# Problem:
Among the entries that follow, find the lines containing the string "Falta" and copy them.

═══ Materials provided

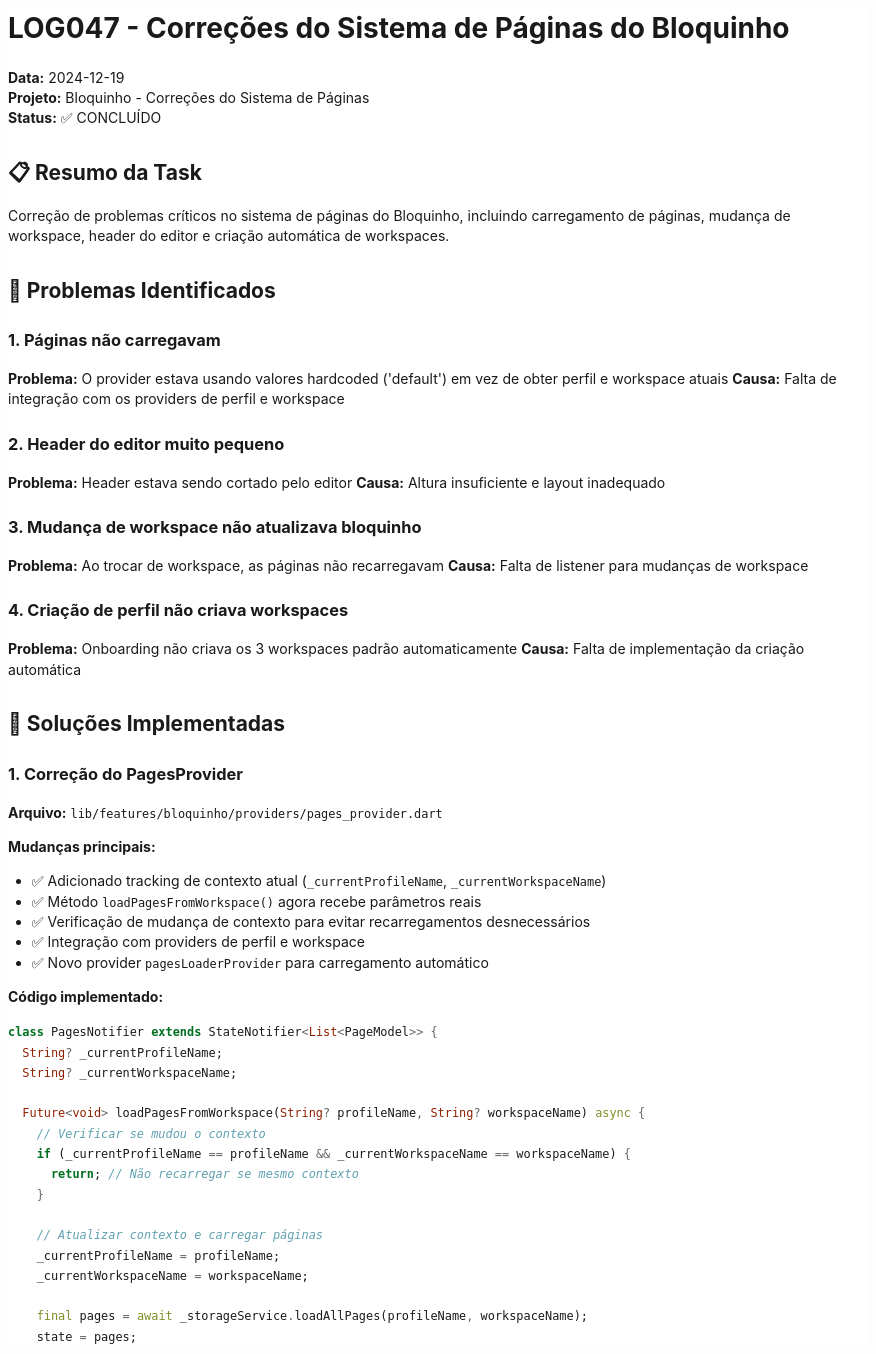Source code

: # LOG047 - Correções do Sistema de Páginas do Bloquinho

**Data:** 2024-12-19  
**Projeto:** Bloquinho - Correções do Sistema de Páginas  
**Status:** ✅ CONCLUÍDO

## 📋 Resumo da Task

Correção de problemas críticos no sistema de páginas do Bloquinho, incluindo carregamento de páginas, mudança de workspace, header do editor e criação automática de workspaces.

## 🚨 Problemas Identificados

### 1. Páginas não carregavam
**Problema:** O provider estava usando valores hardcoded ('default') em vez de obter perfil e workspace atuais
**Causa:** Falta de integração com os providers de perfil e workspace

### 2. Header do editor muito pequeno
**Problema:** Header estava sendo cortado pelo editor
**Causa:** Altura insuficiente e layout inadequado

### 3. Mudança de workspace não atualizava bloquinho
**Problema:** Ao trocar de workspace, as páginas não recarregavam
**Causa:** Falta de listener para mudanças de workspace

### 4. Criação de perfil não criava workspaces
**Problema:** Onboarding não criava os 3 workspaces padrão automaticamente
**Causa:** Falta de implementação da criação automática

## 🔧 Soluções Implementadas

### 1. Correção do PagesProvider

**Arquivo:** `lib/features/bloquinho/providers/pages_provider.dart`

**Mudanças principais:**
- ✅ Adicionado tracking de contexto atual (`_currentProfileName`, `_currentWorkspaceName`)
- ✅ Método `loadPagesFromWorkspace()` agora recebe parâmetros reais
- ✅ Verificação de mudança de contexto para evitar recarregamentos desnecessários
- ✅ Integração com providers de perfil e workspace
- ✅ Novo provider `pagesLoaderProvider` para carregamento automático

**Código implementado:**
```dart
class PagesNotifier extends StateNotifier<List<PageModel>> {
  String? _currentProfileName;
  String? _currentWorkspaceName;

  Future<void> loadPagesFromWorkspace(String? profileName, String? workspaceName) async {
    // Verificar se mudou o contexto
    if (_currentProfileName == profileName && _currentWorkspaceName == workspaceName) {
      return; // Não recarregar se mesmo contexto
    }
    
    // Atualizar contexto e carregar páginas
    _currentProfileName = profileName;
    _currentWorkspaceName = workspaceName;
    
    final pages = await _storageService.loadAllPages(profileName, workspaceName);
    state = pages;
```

══════
═══ Materials provided

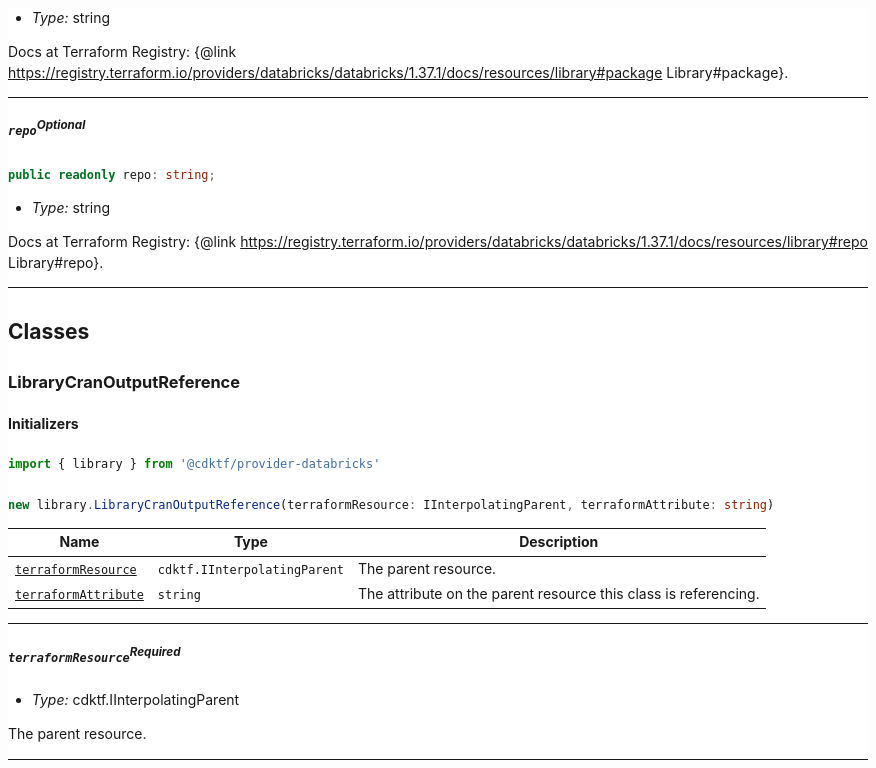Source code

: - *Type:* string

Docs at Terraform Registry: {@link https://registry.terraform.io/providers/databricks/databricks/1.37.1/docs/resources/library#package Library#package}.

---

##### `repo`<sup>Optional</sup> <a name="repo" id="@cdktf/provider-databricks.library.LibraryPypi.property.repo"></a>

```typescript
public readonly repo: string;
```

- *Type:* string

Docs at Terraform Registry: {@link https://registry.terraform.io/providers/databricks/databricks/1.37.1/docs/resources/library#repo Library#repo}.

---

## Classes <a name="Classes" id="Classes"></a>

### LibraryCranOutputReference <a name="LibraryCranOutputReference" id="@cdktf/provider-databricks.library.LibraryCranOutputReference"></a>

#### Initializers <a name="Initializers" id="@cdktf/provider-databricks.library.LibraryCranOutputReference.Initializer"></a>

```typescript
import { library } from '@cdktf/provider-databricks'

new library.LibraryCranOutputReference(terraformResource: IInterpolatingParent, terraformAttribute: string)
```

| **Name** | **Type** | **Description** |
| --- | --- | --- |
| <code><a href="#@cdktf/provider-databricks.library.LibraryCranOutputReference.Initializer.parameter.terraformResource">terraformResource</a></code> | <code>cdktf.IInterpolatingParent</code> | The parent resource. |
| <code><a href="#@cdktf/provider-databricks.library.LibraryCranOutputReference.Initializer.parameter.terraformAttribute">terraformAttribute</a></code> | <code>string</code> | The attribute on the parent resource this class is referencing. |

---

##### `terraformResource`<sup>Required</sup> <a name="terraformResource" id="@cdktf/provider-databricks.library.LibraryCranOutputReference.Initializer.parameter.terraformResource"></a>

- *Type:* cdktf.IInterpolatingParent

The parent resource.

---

══════
═══ Materials provided

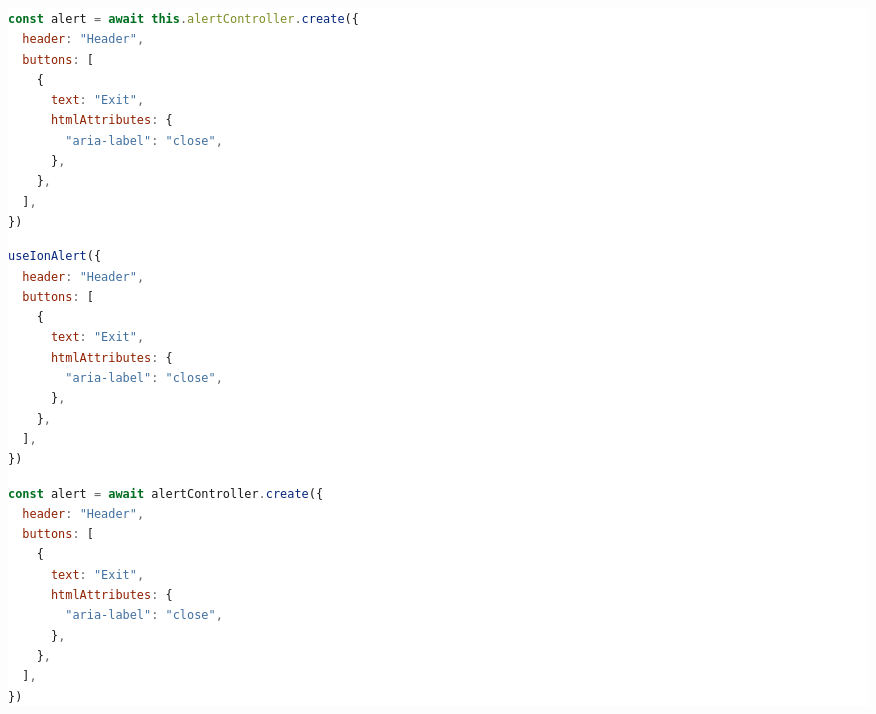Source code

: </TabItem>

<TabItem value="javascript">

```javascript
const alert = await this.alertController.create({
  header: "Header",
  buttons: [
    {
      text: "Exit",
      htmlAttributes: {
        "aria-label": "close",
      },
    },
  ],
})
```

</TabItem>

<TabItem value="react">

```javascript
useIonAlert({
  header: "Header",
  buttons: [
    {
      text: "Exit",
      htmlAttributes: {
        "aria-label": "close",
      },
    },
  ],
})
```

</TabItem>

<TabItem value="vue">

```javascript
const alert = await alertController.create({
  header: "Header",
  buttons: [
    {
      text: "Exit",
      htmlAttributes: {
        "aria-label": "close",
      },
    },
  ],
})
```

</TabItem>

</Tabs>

══════

# Written answer:
**Causa:** Falta de integração com os providers de perfil e workspace
**Causa:** Falta de listener para mudanças de workspace
**Causa:** Falta de implementação da criação automática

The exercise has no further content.